Thanks a lot for your comments.

I’d like to clarify that my goal is not to measure the maximum throughput of the Tofino switch itself. Instead, I have designed a P4-based staged pipeline processing architecture, and I am interested in evaluating the throughput characteristics of this specific design.

Regarding the measurement methodology, I have updated my approach. I am now using DPDK-based servers on both the transmitting (TX) and receiving (RX) sides to measure the throughput of the designed P4 pipeline under different packet sizes. The focus is on understanding how the pipeline behaves under varying traffic profiles rather than pushing the hardware to its absolute limits.

I appreciate your insights on measurement techniques and system limitations — they are very useful in refining the evaluation setup.

Best regards

Dear @1418915702 ,

For as long as you have a program where a packet simply traverses the pipeline from ingress to egress (no recirculation, resubmit, mirroring, etc.), that program should process packets at line rate, assuming that:

  1. Parsing stays within the parser budget (meaning that parsing an individual packet does not exceed the time required to receive it)
  2. The average packet size (per pipe) stays below 140 bytes (meaning that the total number of packets received on 16x100Gbps ports connected to that pipe does not exceed 1.22bn).

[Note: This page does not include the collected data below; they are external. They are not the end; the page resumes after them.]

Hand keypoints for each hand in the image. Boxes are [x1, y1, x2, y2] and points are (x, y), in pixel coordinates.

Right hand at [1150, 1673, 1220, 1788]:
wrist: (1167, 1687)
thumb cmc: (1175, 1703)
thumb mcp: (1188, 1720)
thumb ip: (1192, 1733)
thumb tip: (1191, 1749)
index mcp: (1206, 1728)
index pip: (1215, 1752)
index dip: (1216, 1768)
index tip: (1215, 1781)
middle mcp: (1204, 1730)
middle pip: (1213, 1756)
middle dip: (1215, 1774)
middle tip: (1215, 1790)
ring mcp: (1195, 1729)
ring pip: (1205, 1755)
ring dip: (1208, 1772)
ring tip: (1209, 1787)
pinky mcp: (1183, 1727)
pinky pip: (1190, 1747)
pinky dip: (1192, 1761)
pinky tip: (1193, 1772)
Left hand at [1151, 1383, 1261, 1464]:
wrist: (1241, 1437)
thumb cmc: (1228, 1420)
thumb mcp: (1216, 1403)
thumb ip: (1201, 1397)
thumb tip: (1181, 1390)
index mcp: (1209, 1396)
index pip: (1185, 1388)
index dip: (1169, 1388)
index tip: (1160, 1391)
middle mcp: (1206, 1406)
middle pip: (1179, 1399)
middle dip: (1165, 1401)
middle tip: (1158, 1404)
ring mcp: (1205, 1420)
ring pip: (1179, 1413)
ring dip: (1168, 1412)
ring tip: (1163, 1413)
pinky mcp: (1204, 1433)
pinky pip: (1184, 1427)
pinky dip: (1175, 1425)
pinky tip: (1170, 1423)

If you use a single ingress and egress port, the second condition is automatically satisfied, so you should see 100Gbps throughput for all frame sizes that satisfy parser budget.

The only thing that will change is the latency, but P4i tool already calculates the variable portion of it.

I do not know what do you mean exactly by “traffic proflles”. If by that you mean different mixtures of packets, please see my explanation above. If by “traffic profiles” you mean “various kinds of congestion modes”, sure you can measure those, but the results will depend not on the specific P4 program, but rather on the congestion conditions and how they are going to be handled by the Tofino Traffic Manager. In general, you should see line rate performance for as long as the bursts, caused by congestion, can be absorbed by the traffic manager.

To summarize – Tofino is a very deterministic device. When you see drops in its throughtput, it doesn’t mean that it suddenly started processing packets slower. Instead it means that somewhere congestion has been created and the device starts dropping some packets not being able to absorb such a congestion otherwise.